Hotel Mario es un juego de puzzle desarrollado por Fantasy Factory y publicado por Philips Interactive Media y Nintendo para el CD-i en 1994. El personaje principal del juego es Mario, que debe encontrar a la princesa Toadstool atravesando siete hoteles Koopa en el Reino Champiñón. Cada hotel está dividido en muchos niveles; el objetivo en cada pantalla es cerrar todas las puertas que aparecen. Al derrotar a un Koopaling en el último nivel de cada hotel, el jugador avanza al siguiente edificio.

Jugabilidad

La acción se desarrolla en pantallas fijas que representan los distintos pisos de cada hotel. El jugador controla a Mario (y en algunas variantes del juego puede alternarse con Luigi) para moverse lateralmente, subir y bajar entre pisos y accionar las puertas hasta cerrarlas todas. A lo largo de los niveles aparecen enemigos típicos de la saga, elementos de puntuación y obstaculizadores que complican la tarea de cerrar las puertas antes de que se acabe el tiempo o antes de perder todas las vidas.

Desarrollo y contexto

Tras fracasar las negociaciones para crear un complemento con soporte de disco para la Super NES, Nintendo permitió a Philips el uso de cinco de sus personajes para desarrollar títulos exclusivos para el sistema CD-i de Philips. A partir de esa licencia, Philips lanzó varios juegos protagonizados por personajes de Nintendo. El desarrollo de estos títulos se realizó en condiciones apresuradas y con recursos limitados, lo que se tradujo en falta de pulido y poca inversión en calidad técnica y artística.

Recepción crítica

Los juegos resultantes de la colaboración entre Philips y Nintendo recibieron críticas muy negativas, y Hotel Mario pasó a ser uno de los más señalados. Entre las quejas más habituales se encuentran:

  • Controles poco precisos: la respuesta del personaje y la sensación de control fueron calificadas como torpes y lentas.
  • Diseño repetitivo: la mecánica central —cerrar puertas en pantallas sucesivas— se percibió como monótona y poco inspirada.
  • Animaciones y presentación pobres: la animación de puertas que se cerraban y algunos sprites recibieron críticas por su baja calidad.
  • Las cutscenes en vídeo: el juego incluyó escenas en vídeo de movimiento completo (FMV) con animaciones y doblaje que la prensa y la comunidad consideran de baja calidad, lo que alimentó burlas y memes.

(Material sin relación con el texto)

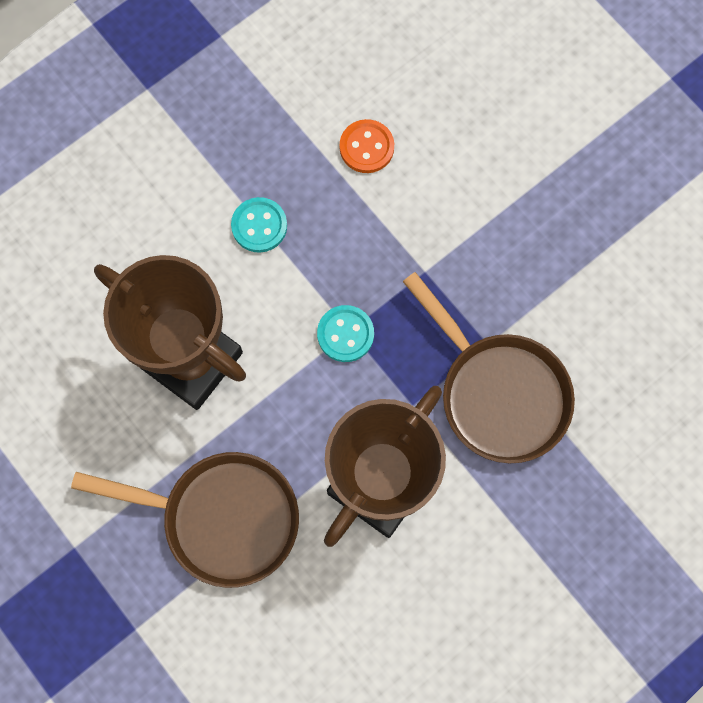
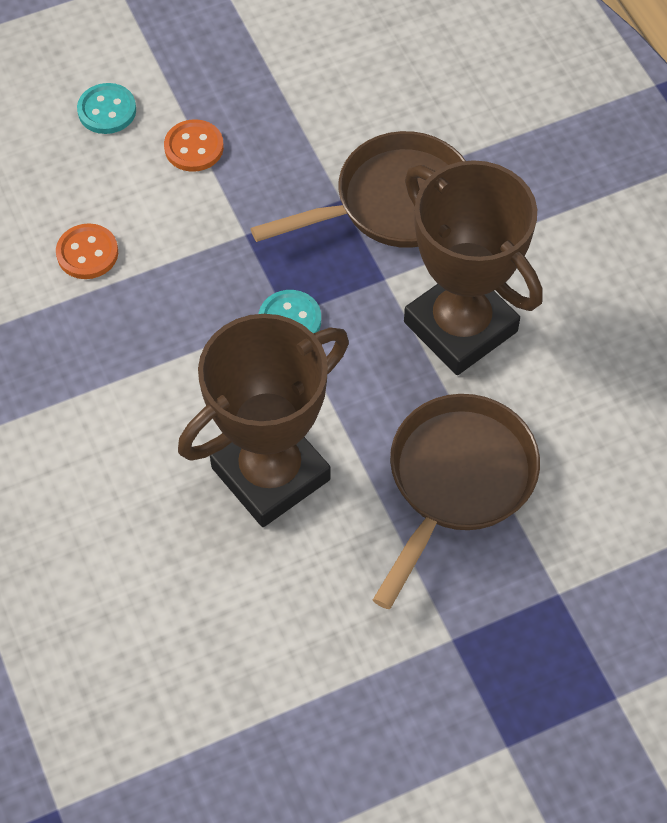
camera: 75 degrees left, 15 degrees down
turquoise button [231,197,287,253] -> turquoise button moved to [77,83,136,134]
none -> orange button [164,119,224,172]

Como resultado, muchos críticos y aficionados consideran a Hotel Mario como uno de los peores juegos centrados en el personaje de Mario y un ejemplo de lo que puede fallar cuando se combina una licencia valiosa con un desarrollo apresurado.

Legado y estado actual

El CD-i fue un fracaso comercial y los títulos de Philips basados en personajes de Nintendo no fueron integrados en la continuidad oficial de la franquicia; hoy se consideran productos al margen del canon de Nintendo. A pesar de su mala recepción, la escasez de los cartuchos y discos originales convirtió a juegos como Hotel Mario en piezas codiciadas por coleccionistas, elevando su valor en el mercado de segunda mano.

Por qué sigue siendo recordado

  • Su combinación de imagen y sonido —particularmente las cutscenes en FMV— los hizo muy visibles y fáciles de parodiar en la era de Internet.
  • Representa un capítulo curioso en la historia de la relación entre Philips y Nintendo, y en la evolución comercial de los formatos de videojuegos en los años 90.
  • Aunque jugablemente limitado, conserva interés histórico para quienes estudian licencias, fallos de port y experimentos multimedia de la época.

En resumen, Hotel Mario es recordado tanto por su conexión con una etapa polémica de licencias de Nintendo como por ser un título que ilustra los problemas del diseño apresurado: jugabilidad repetitiva, controles criticables y escenas en vídeo que han quedado en la memoria colectiva por su baja calidad. Hoy solo puede conseguirse de forma legal a través del mercado de segunda mano o en recopilaciones no oficiales, y su valor como objeto de colección supera con frecuencia su interés lúdico.